Overview
SK Hynix is a South Korean semiconductor company and one of the world’s largest producers of DRAM and NAND flash memory. Together with Samsung, it controls roughly 70% of global DRAM supply and leads global production of high-bandwidth memory (HBM) critical to AI accelerators. As of Q3 2025, SK Hynix holds the top DRAM market share position globally.
Key Facts
- Global DRAM leader: Q3 2025 market share 33.2% ($13.75B revenue, +12.4% QoQ) — edging out Samsung (32.6%) TrendForce DRAM Market Share Q3 2025
- HBM dominance: Holds leading position in HBM production; current capacity ~160,000 wafers/month OpenAI Stargate 900K DRAM Wafers — TrendForce
- HBM operating margin: ~70% on HBM products, versus razor-thin margins on commodity DRAM Memory Shortage Driving Higher Costs — Sourceability
- Together with Samsung, accounts for ~70% of global DRAM; combined with Micron, the top three control ~91.5% of global DRAM revenue TrendForce DRAM Market Share Q3 2025
- Shares South Korea’s ~64.7% helium import dependency on Qatar Helium Crisis Tightens Grip On Global Chip Supply Chain
- Signed non-binding LOI with OpenAI (Oct 1, 2025) for massive DRAM wafer supply — simultaneously with Samsung, neither knowing about the other’s deal. Combined LOIs: ~900K wafers/month, ~40% of global output, $71.3B over 4 years (analyst estimate) OpenAI Stargate 900K DRAM Wafers — TrendForce OpenAI Orders 71B in Korean Memory Chips — Light Reading
- Fab expansion plans: Cheongju M15X fab completion end of 2025; Yongin Semiconductor Cluster Phase 1 May 2027 OpenAI Stargate 900K DRAM Wafers — TrendForce
- Q4 2025 DRAM contract price outlook: +45-50% QoQ (conventional); +50-55% QoQ total (including HBM) TrendForce DRAM Market Share Q3 2025
Newsletter Relevance
Same exposure as Samsung to helium supply disruption. SK Hynix’s HBM market leadership places it at the center of the AI infrastructure supply chain — it was the co-target of OpenAI’s LOI strategy and stands to profit most from sustained elevated DRAM prices. The concentration of leading-edge HBM production in two South Korean companies creates a single-country chokepoint for AI accelerator supply chains. The helium crisis doubles down on this concentration risk.
Connections
- Samsung — competitor and fellow South Korean memory giant; co-signed OpenAI LOIs; shares Qatar helium dependency
- OpenAI — signed non-binding LOI for DRAM supply (Oct 2025)

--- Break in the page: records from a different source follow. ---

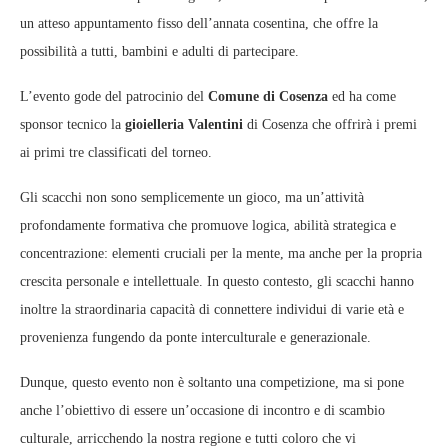
un atteso appuntamento fisso dell’annata cosentina, che offre la
possibilità a tutti, bambini e adulti di partecipare.
L’evento gode del patrocinio del
Comune di Cosenza
ed ha come
sponsor tecnico la
gioielleria Valentini
di Cosenza che offrirà i premi
ai primi tre classificati del torneo.
Gli scacchi non sono semplicemente un gioco, ma un’attività
profondamente formativa che promuove logica, abilità strategica e
concentrazione: elementi cruciali per la mente, ma anche per la propria
crescita personale e intellettuale. In questo contesto, gli scacchi hanno
inoltre la straordinaria capacità di connettere individui di varie età e
provenienza fungendo da ponte interculturale e generazionale.
Dunque, questo evento non è soltanto una competizione, ma si pone
anche l’obiettivo di essere un’occasione di incontro e di scambio
culturale, arricchendo la nostra regione e tutti coloro che vi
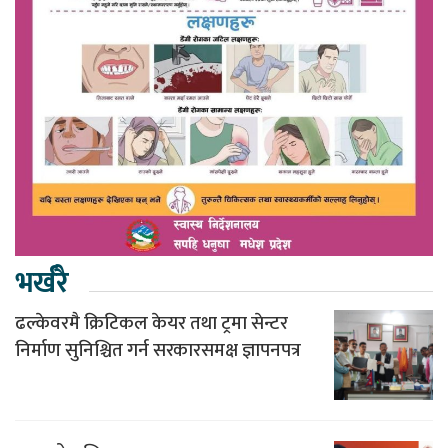
भर्खरै
ढल्केवरमै क्रिटिकल केयर तथा ट्रमा सेन्टर
निर्माण सुनिश्चित गर्न सरकारसमक्ष ज्ञापनपत्र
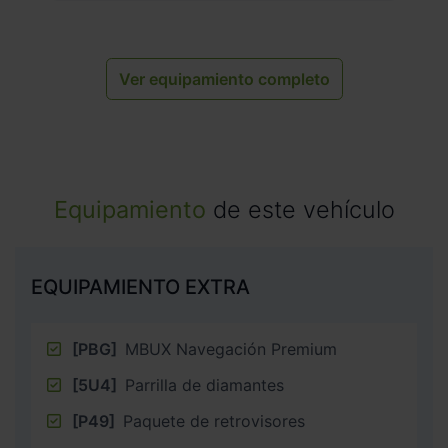
Ver equipamiento completo
Equipamiento
de este vehículo
EQUIPAMIENTO EXTRA
[PBG]
MBUX Navegación Premium
[5U4]
Parrilla de diamantes
[P49]
Paquete de retrovisores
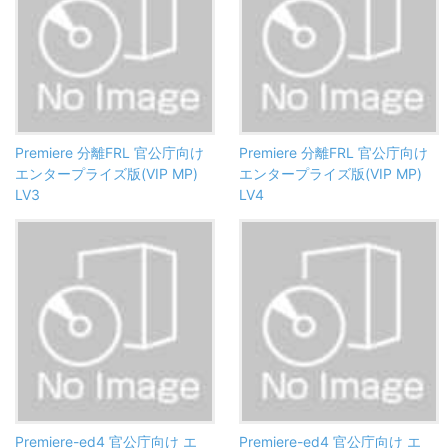
Premiere 分離FRL 官公庁向け
Premiere 分離FRL 官公庁向け
エンタープライズ版(VIP MP)
エンタープライズ版(VIP MP)
LV3
LV4
Premiere-ed4 官公庁向け エ
Premiere-ed4 官公庁向け エ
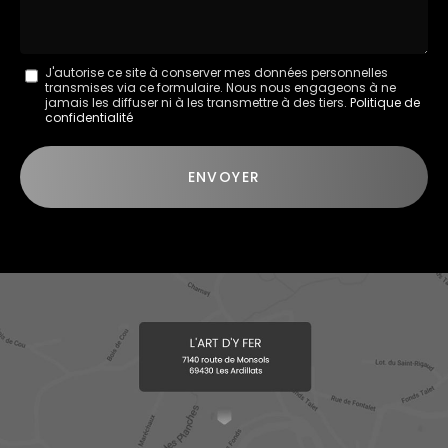
Message
J'autorise ce site à conserver mes données personnelles
transmises via ce formulaire. Nous nous engageons à ne
:
jamais les diffuser ni à les transmettre à des tiers.
Politique de
confidentialité
*
Acceptation
RGPD
ENVOYER
*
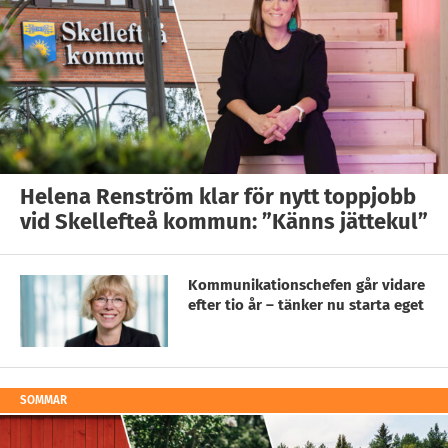
Helena Renström klar för nytt toppjobb
vid Skellefteå kommun: ”Känns jättekul”
Kommunikationschefen går vidare
efter tio år – tänker nu starta eget
SOMMAR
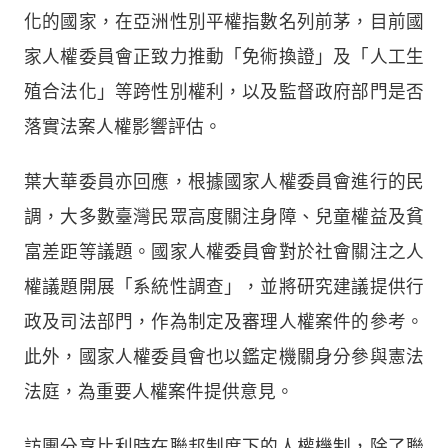
化的國家，在亞洲性別平權指數名列前茅，目前國
家人權委員會正致力推動「免術換證」及「人工生
殖合法化」等跨性別權利，以及監督政府部門是否
落實法案人權影響評估。
葉大華委員亦回應，根據國家人權委員會進行的民
調，大多數臺灣民眾高度關注身障、兒童權益及貧
富差距等議題。國家人權委員會對於社會關注之人
權議題開展「系統性調查」，並將研究建議提供行
政及司法部門，作為制定及審理人權案件的參考。
此外，國家人權委員會也以鑑定機關身分參與憲法
法庭，為重要人權案件提供意見。
訪團分享比利時在聯邦制度下的人權機制，除了聯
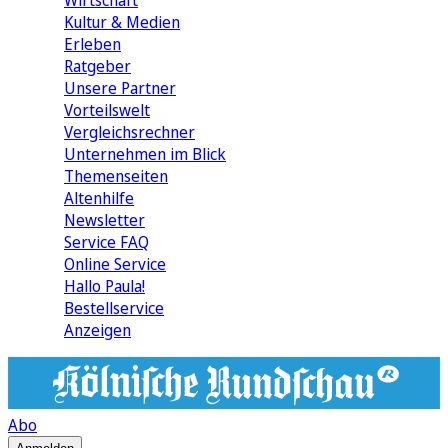
Wirtschaft
Kultur & Medien
Erleben
Ratgeber
Unsere Partner
Vorteilswelt
Vergleichsrechner
Unternehmen im Blick
Themenseiten
Altenhilfe
Newsletter
Service FAQ
Online Service
Hallo Paula!
Bestellservice
Anzeigen
Abo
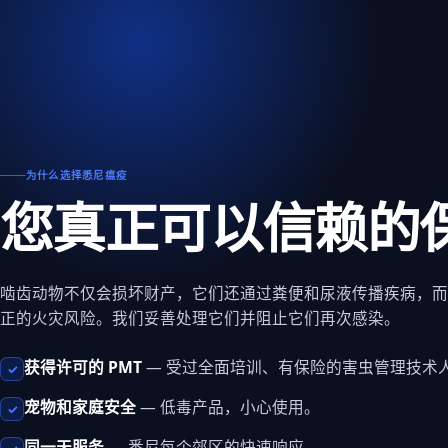
为什么选择悉尼瘟疫
您真正可以信赖的
啮齿动物不仅会损坏财产，它们还通过粪便和尿液传播疾病，而
正的火灾风险。我们妥善处理它们并阻止它们再次感染。
获得许可的 PMT
— 受过全面培训、有保险的害虫管理技术
✓
宠物和家庭安全
— 低毒产品，小心使用。
✓
同一天服务
— 悉尼每个郊区的快速响应。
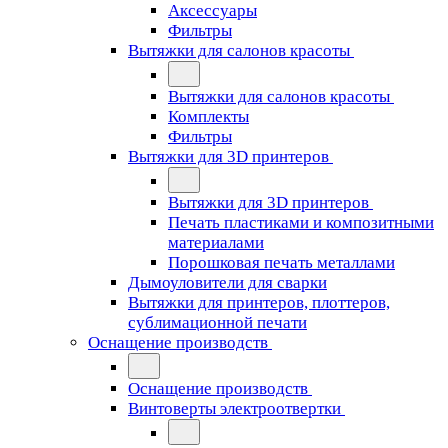
Аксессуары
Фильтры
Вытяжки для салонов красоты
Вытяжки для салонов красоты
Комплекты
Фильтры
Вытяжки для 3D принтеров
Вытяжки для 3D принтеров
Печать пластиками и композитными
материалами
Порошковая печать металлами
Дымоуловители для сварки
Вытяжки для принтеров, плоттеров,
сублимационной печати
Оснащение производств
Оснащение производств
Винтоверты электроотвертки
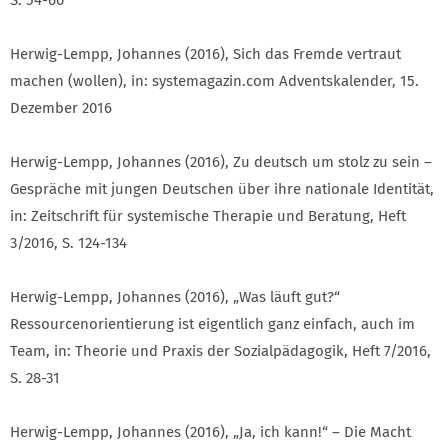
Herwig-Lempp, Johannes (2016), Sich das Fremde vertraut
machen (wollen), in: systemagazin.com Adventskalender, 15.
Dezember 2016
Herwig-Lempp, Johannes (2016), Zu deutsch um stolz zu sein –
Gespräche mit jungen Deutschen über ihre nationale Identität,
in: Zeitschrift für systemische Therapie und Beratung, Heft
3/2016, S. 124-134
Herwig-Lempp, Johannes (2016), „Was läuft gut?“
Ressourcenorientierung ist eigentlich ganz einfach, auch im
Team, in: Theorie und Praxis der Sozialpädagogik, Heft 7/2016,
S. 28-31
Herwig-Lempp, Johannes (2016), „Ja, ich kann!“ – Die Macht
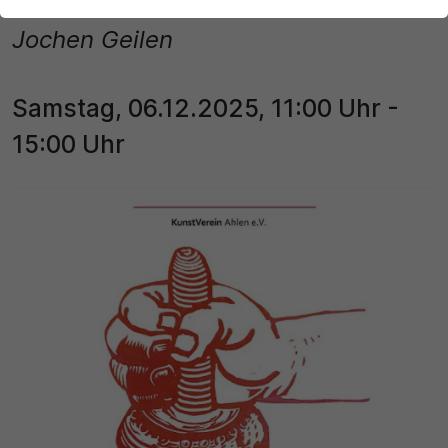
Druckgrafiken und Zeichnungen von
der Webseite benötigt. Dadurch ist gewährleistet, dass
die Webseite einwandfrei funktioniert.
Jochen Geilen
Name
Cookie-Informationen anzeigen
Samstag, 06.12.2025, 11:00 Uhr -
cookie_optin
Statistik
15:00 Uhr
Diese Cookies dienen zur statistischen Erfassung, welche
Anbieter
Seiteninhalte von den Besuchern abgerufen werden, um
zukünftig unser Informationsangebot zu optimieren. Die
Cookie Consent / Ahlen
durch die Cookie erzeugten Informationen im
pseudonymen Nutzerprofil werden nicht dazu benutzt,
Laufzeit
den Besucher dieser Website persönlich zu identifizieren
und nicht mit personenbezogenen Daten über den
1 Jahr
Träger des Pseudonyms zusammengeführt.
Zweck
Name
Cookie-Informationen anzeigen
Dieses Cookie wird verwendet, um Ihre Cookie-
_pk_id\..*$
Externe Inhalte
Einstellungen für diese Website zu speichern.
Wir verwenden auf unserer Website externe Inhalte, um
Anbieter
Ihnen zusätzliche Informationen anzubieten.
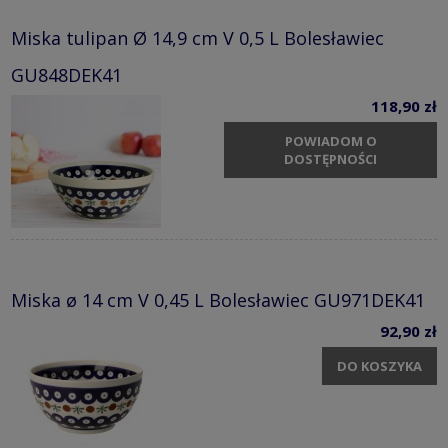
Miska tulipan Ø 14,9 cm V 0,5 L Bolesławiec
GU848DEK41
118,90 zł
POWIADOM O
DOSTĘPNOŚCI
Miska ø 14 cm V 0,45 L Bolesławiec GU971DEK41
92,90 zł
DO KOSZYKA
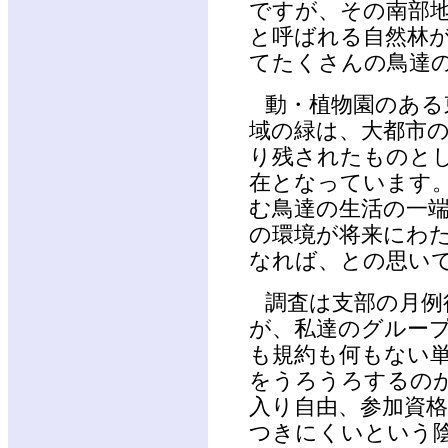
ですが、その南部
と呼ばれる自然林
てたくさんの鳥達
動・植物園のある
域の緑は、大都市
り残されたものと
在となっています。
む鳥達の生活の一
の環境が将来にわ
なれば、との思い
調査は支部の月例
が、私達のグルー
も規約も何もない
をうろうろするの
入り自由、参加資
つきにくいという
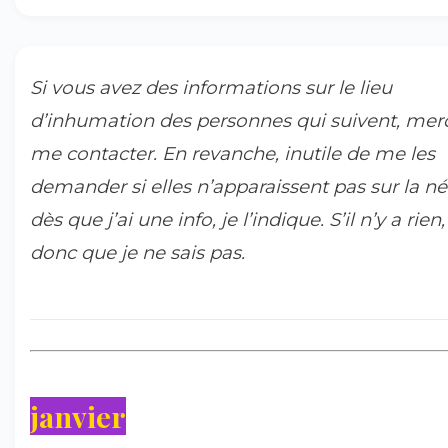
Si vous avez des informations sur le lieu
d’inhumation des personnes qui suivent, merc
me contacter. En revanche, inutile de me les
demander si elles n’apparaissent pas sur la né
dès que j’ai une info, je l’indique. S’il n’y a rien,
donc que je ne sais pas.
janvier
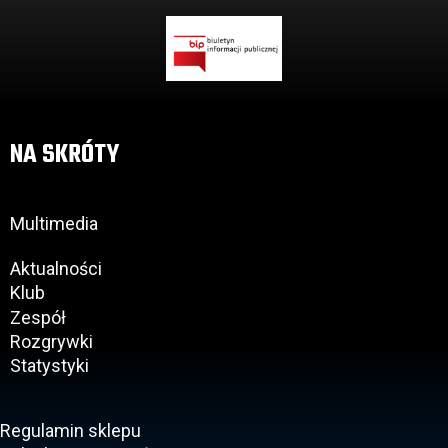
NA SKRÓTY
Multimedia
Aktualności
Klub
Zespół
Rozgrywki
Statystyki
Regulamin sklepu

- Qatar — primary helium supplier, currently offline
- Micron — the third member of the DRAM oligopoly
- TSMC — different logic-chip role but shared helium vulnerability
- Air Liquide — primary industrial gas supplier
Source Appearances
- Helium Crisis Tightens Grip On Global Chip Supply Chain — identified as acutely exposed to helium disruption
- OpenAI Stargate 900K DRAM Wafers — TrendForce — co-target of OpenAI LOI; HBM capacity details; fab expansion plans
- OpenAI Orders 71B in Korean Memory Chips — Light Reading — co-recipient of $71.3B LOI with Samsung
- TrendForce DRAM Market Share Q3 2025 — Q3 2025 market share leader at 33.2%
- Memory Shortage Driving Higher Costs — Sourceability — 70% HBM operating margin cited
- Sam Altman’s Dirty DRAM Deal — signed LOI alongside Samsung; neither knew about the other
- The Letter That Moved a Market — Medium — LOI mechanism and price cascade
- IDC Global Memory Shortage Crisis Market Analysis 2026 — named as one of the three oligopoly members deliberately shifting capacity from consumer to AI
- Samsung SK Hynix Surge 10 Percent as Tech Rebounds — Investing.com — rallied 9.5% on Apr 1, 2026, rebounding from 20%+ March losses driven by TurboQuant panic
Open Questions
- What is SK Hynix’s helium recycling capability compared to Samsung’s HeRS system?
- How did SK Hynix’s LOI with OpenAI change after OpenAI’s 57% spending cut and Stargate cancellation? Are the LOIs being quietly renegotiated?
- If CXMT or YMTC reach commodity DRAM scale in 2027-2028, how does SK Hynix compete — double down on HBM or defend commodity share?